Examine the FastQC results and you’ll see a very large number of sequences in the “Overrepresented” and “Sequence Duplication” reports, even for the version of the data that had adaptor removed. Some of these are a single, repeated, nucleotide strings. Others are some other overrepresented sequence (but not adaptor). De-duplicated data runs < 30%, which roughly matches the fraction of reads that end up getting counted by Featurecounts/HTseq-count. That is going to be your “best possible result” when using this data.

There was almost certainly a problem with the library construction. Whether to use the data as-is or to go back and rebuild/sequence the RNA libraries is your choice.

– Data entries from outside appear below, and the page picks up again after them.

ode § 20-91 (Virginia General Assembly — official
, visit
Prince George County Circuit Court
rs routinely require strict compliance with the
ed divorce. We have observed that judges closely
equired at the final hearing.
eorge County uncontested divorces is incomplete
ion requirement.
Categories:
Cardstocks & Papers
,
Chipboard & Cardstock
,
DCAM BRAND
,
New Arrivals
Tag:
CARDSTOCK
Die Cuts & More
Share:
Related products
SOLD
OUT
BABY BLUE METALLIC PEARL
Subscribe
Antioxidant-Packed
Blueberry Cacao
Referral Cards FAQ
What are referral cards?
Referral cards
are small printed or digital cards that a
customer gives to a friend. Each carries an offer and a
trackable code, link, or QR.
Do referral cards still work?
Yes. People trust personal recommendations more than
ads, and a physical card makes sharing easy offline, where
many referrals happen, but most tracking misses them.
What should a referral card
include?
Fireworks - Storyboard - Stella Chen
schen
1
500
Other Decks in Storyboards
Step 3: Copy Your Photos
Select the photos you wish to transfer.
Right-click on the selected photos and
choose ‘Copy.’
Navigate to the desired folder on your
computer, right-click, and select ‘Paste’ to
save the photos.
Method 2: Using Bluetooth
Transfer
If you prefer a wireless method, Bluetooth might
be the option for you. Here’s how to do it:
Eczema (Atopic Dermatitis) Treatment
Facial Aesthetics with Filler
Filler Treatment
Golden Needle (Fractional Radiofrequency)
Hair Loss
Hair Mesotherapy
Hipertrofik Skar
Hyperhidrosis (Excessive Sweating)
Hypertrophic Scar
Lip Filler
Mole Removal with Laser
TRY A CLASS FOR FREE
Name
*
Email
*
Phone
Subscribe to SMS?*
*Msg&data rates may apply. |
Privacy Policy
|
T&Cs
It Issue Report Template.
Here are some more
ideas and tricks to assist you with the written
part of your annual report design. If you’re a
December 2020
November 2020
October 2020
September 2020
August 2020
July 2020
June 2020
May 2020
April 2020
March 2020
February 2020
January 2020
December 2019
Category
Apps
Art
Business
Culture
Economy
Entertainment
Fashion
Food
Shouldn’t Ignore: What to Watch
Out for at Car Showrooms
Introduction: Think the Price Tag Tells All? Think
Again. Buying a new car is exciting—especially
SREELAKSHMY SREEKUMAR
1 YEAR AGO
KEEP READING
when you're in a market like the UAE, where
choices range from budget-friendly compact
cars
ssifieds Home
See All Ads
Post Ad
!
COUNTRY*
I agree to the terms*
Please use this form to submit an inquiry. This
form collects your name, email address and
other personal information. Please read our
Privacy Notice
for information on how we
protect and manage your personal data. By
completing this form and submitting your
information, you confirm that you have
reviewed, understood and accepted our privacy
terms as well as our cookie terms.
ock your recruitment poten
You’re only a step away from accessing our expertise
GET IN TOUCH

Help for understanding FastQC results: https://www.bioinformatics.babraham.ac.uk/projects/fastqc/


Update: I took a few of the overrepresented sequences and ran a quick BLAT at UCSC through the online tool: https://genome.ucsc.edu. Try that too if you want. The reads are mapping to RNA repetitive elements, also pointing to a potential problem with the library construction (RNA contamination). This tool is very easy to use and has click-through display to the browser where annotation tracks can be visualized along with your data. The “Repeat Masker” track is displayed by default but that can be tuned (add in gene annotation tracks, etc). Your bam data from HISAT2/STAR can also be viewed here using the link inside of the expanded datasets named " display at UCSC main". FastQC help for the “Overrepresented” analysis module.


#10

Thank you very much indeed. Now, I’m relieved a little bit.
This library was built by a specialized facility in our university.
Do you think the problem is due to the quality of samples we submitted or the way they constructed the library?


#11

It could be either one, you’ll need to do some more detective work. Is there someone at the sequencing facility you can talk to?

Examples: gDNA contamination could be in the original sample (and would presumably be checked for by whoever is doing the library prep). rRNA contamination could be introduced during library prep. Since your data mapped so well, cross-species contamination doesn’t seem to be an issue.

There could be more going on, these are just guesses from QC done so far.

There is much discussion about RNA-seq contamination re: how to characterize it and how to correct for it (when possible) at these forums: https://www.biostars.org/ https://bioinformatics.stackexchange.com/. You could also do a literature search.

The Galaxy tutorials review basic QA/QC but do not cover every potential problem/resolution in detail. That said, many of the tools referenced at other sources are available in Galaxy or will have some similar tool/method/workflow possible.